# Doser questions.



## Sunstar (Jul 29, 2008)

I am considering a doser, I seem to be going through alk like water in a sieve. 

I want to know what is a good doser, why... and hwere I could find one perhaps inexpensively. 

my reasoning behind a doser is as a cook, I sometimes find it really hard to get on top of my dosing as I should... I was doing it sort of once a week - if I remembered, relying more on my water changes for the work, however, finding my alk at a bare 5 was shocking, I have since increased it close to normal, but it keeps falling fast.

I have a couple large monticaps and a huge trumpet, a huge hammer and my tank is a small 10g. It may seem a bit overkill, however I may upgrade one day to a larger system.


----------



## do_0b (Mar 3, 2008)

If youre looking for a cheap doser that does the job it would be the jebao ones i believe. If youre looking more features the sun kore 5th is a nice doser, comes with 5 dosing pumps, ATO, temp probe, and has Bluetooth connectivity.


----------



## Sunstar (Jul 29, 2008)
________________________
Set of tasks
[1] In the doser thread, what size is Sunstar's tank?
[2] Write out everything in the doser thread from "## do_0b (Mar" down to "has Bluetooth connectivity.".
[3] Extend the forum thread about dosers from the point where it stops.

Extracted data
________________________
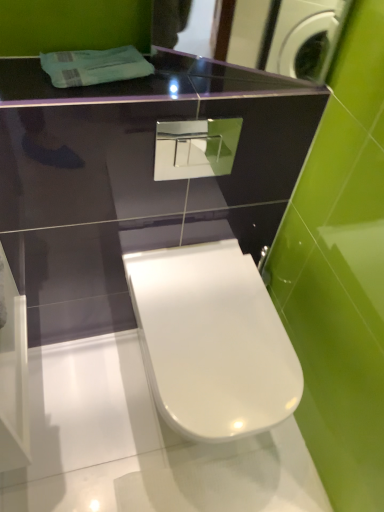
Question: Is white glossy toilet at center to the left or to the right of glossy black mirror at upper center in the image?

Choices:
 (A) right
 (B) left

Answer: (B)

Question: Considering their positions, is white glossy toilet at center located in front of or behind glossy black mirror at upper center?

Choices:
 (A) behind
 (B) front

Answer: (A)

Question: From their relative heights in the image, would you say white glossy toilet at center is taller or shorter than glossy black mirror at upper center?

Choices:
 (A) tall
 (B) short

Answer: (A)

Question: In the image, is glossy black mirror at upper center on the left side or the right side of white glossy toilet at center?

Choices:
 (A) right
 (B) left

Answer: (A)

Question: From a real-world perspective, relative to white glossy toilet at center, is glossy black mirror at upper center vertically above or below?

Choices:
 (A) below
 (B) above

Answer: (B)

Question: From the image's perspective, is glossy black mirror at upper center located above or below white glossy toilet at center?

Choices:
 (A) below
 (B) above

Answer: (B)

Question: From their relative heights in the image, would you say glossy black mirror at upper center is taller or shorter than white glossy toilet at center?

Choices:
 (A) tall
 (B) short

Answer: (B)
________________________
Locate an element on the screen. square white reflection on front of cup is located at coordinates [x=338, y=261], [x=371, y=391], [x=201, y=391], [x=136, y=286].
________________________
Results of the tasks
[1] A small 10g.

[2]
## do_0b (Mar 3, 2008)

If youre looking for a cheap doser that does the job it would be the jebao ones i believe. If youre looking more features the sun kore 5th is a nice doser, comes with 5 dosing pumps, ATO, temp probe, and has Bluetooth connectivity.

[3]
do_0b said:


> If youre looking for a cheap doser that does the job it would be the jebao ones i believe. If youre looking more features the sun kore 5th is a nice doser, comes with 5 dosing pumps, ATO, temp probe, and has Bluetooth connectivity.


Do you have a link to where I could find one? I may consider it.


----------



## do_0b (Mar 3, 2008)

Sunstar said:


> Do you have a link to where I could find one? I may consider it.


http://www.incredibleaquarium.com/index.php?main_page=index&cPath=166_307


----------



## someguy (Sep 7, 2009)

I got a jebao, If you're looking for cheap and controllable it is probably one of the best options. A few others on the forum have them as well, but it defo made a huge difference from when I used to dose by hand so it was well worth the money. I got mine off fishstreet along with some other products, they are pretty reliable.


----------



## zoapaly (Jul 10, 2013)

This new doser ...http://www.incredibleaquarium.com/i...ucts_id=5462&zenid=bsne0jcgfnrgbdkt8o5nr454q5


----------



## Sunstar (Jul 29, 2008)

Okay, I will add one of these to my new-year wish list. I'll have to save up for one, since its pricey. 

I shall investigate further.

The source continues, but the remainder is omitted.